Очень было холодно и бесприютно. Помню как скрипела дверь в барак, помню печку, чувство тепла, когда войдешь. Жили три недели, до 31 декабря, и как-то устроились и даже казалось мило. И вот люди. Харитоновы, вернее теща Головацкая, ели баранки, целая связка была, огромнейшая, и нам с Юрой однажды от щедрот дали одну баранку пополам… Карукесы неприлично тряслись над своим добром. Горшки. Ставили на нары. Утром ходили с горшками в уборную по главной трассе и уже привыкли, и не стеснялись, и раскланивались со знакомыми. Опустились некоторые. Женька Сегеди, например, эдакий щеголь в Шанхае… На базар бегали что-то продавать и покупали мерзлое молоко в кусках. Жена Щепина помню как-то пришла, я проснулась рано утром от ее голоса. Рассказывала ужасы. И все стонали, слушая. Она из четвертой очереди была. Противно было. Соседство несгибаемого Юры очень мне помогало. Поверив в Советский Союз, он был тверд как адамант. Не давал распускаться ни в чем. Нас, конечно, не очень-то с ним любили. Мы вмешивались во все и громко стыдили хнычущих. А мне тоже хотелось иной раз похныкать…
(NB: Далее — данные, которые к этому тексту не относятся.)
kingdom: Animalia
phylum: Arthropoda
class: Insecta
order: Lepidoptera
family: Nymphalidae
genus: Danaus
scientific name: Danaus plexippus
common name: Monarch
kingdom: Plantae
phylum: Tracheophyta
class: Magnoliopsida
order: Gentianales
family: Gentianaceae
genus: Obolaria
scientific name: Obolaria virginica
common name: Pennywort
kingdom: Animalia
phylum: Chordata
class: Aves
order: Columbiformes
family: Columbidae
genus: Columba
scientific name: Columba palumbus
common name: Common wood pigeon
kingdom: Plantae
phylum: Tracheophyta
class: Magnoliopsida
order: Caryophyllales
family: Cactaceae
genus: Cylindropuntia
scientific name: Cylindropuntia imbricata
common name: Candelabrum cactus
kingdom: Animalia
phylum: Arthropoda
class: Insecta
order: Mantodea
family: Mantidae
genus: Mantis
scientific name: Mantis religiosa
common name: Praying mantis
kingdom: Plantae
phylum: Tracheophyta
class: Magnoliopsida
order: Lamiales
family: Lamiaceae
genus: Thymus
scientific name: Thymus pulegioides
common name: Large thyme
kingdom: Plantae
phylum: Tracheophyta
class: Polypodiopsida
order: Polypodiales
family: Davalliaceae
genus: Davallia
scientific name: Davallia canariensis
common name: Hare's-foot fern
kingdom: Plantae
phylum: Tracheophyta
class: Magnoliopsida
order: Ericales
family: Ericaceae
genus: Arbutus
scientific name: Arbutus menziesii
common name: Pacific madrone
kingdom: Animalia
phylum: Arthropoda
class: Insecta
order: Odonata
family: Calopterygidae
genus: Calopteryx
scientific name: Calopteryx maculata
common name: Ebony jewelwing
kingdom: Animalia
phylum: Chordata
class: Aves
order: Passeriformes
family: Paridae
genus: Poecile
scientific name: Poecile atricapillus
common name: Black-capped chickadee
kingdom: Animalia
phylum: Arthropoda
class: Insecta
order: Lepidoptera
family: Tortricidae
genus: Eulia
Штаб репатриантов. Прокуренная холодная комната, я там стучала на машинке приказы штаба и ходила развешивать их в бараках. В декабре выборы. Приехал какой-то блондин и диктовал мне свою предвыборную речь. Увидев, как я печатаю, начал уговаривать остаться в Находке машинисткой. Я отказалась и испугалась. А вдруг оставят насильно? Испуг был и жил в глубине души. Какое-то недоверие к Советскому Союзу было, чего уж тут говорить.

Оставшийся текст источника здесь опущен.